To what extent can the prevailing party of a civil case transfer the costs of eDiscovery to the losing party in a case? The Third Circuit Court of Appeals addressed this issue in an opinion filed on March 19, 2012. This is an interesting case, largely due to the fact that it was a matter of first impression for the Third Circuit. While other circuits have addressed the issue, the results are conflicting.
The costs of eDiscovery in litigation can be astronomical. The law currently allows the prevailing party to recover the “fees for exemplification and the costs of making copies of any materials.” Once upon a time, this referred to photocopies.
The world has changed, as has the landscape in legal practice. Discovery isn’t about going through boxes of contracts and letters anymore. Now, in litigation, companies may have to turn over large amounts of electronic data.
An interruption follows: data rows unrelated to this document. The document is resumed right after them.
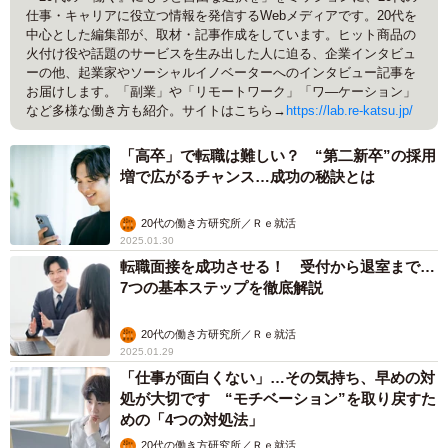
仕事・キャリアに役立つ情報を発信するWebメディアです。20代を
中心とした編集部が、取材・記事作成をしています。ヒット商品の
火付け役や話題のサービスを生み出した人に迫る、企業インタビュ
ーの他、起業家やソーシャルイノベーターへのインタビュー記事を
お届けします。「副業」や「リモートワーク」「ワ―ケーション」
など多様な働き方も紹介。サイトはこちら→
https://lab.re-katsu.jp/
「高卒」で転職は難しい？ “第二新卒”の採用
増で広がるチャンス…成功の秘訣とは
20代の働き方研究所／Ｒｅ就活
2025.01.30
転職面接を成功させる！ 受付から退室まで…
7つの基本ステップを徹底解説
20代の働き方研究所／Ｒｅ就活
2025.01.29
「仕事が面白くない」…その気持ち、早めの対
処が大切です “モチベーション”を取り戻すた
めの「4つの対処法」
20代の働き方研究所／Ｒｅ就活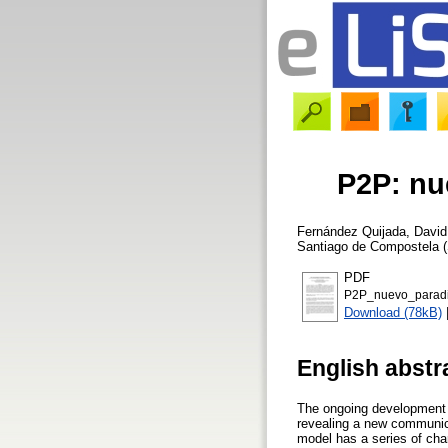
P2P: nu
Fernández Quijada, David
Santiago de Compostela (
PDF
P2P_nuevo_paradi
Download (78kB)
English abstr
The ongoing development o
revealing a new communic
model has a series of cha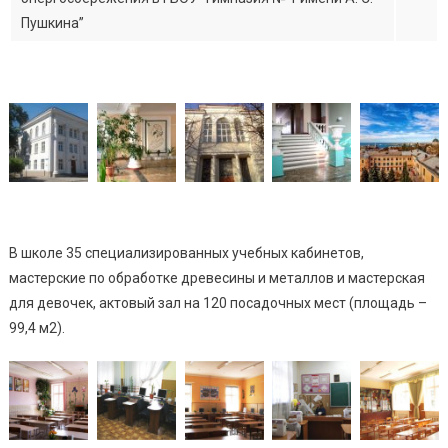
Пушкина”
В школе 35 специализированных учебных кабинетов,
мастерские по обработке древесины и металлов и мастерская
для девочек, актовый зал на 120 посадочных мест (площадь –
99,4 м2).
So where does this tie in?
In the case of Race Tires America v. Hoosier, an eDiscovery company was retained to help produce 430,733 pages of electronic information. The cost of the eDiscovery was in the hundreds of thousands of dollars.
So, what could be allocated by the prevailing party? The Third Circuit limited the taxable costs to a small category of eDiscovery costs. The court held that the only services for which costs could be transferred to the losing party were the costs associated with copying, namely the “scanning of hard copy documents, the conversion of native files to TIFF, and the transfer of VHS tapes to DVD.”
These costs did not take into account the cost of the labor or expertise provided by the eDiscovery vendors.
The lesson for corporate parties who retain eDiscovery specialists: Negotiate the fees! You might not be able to recover them in court.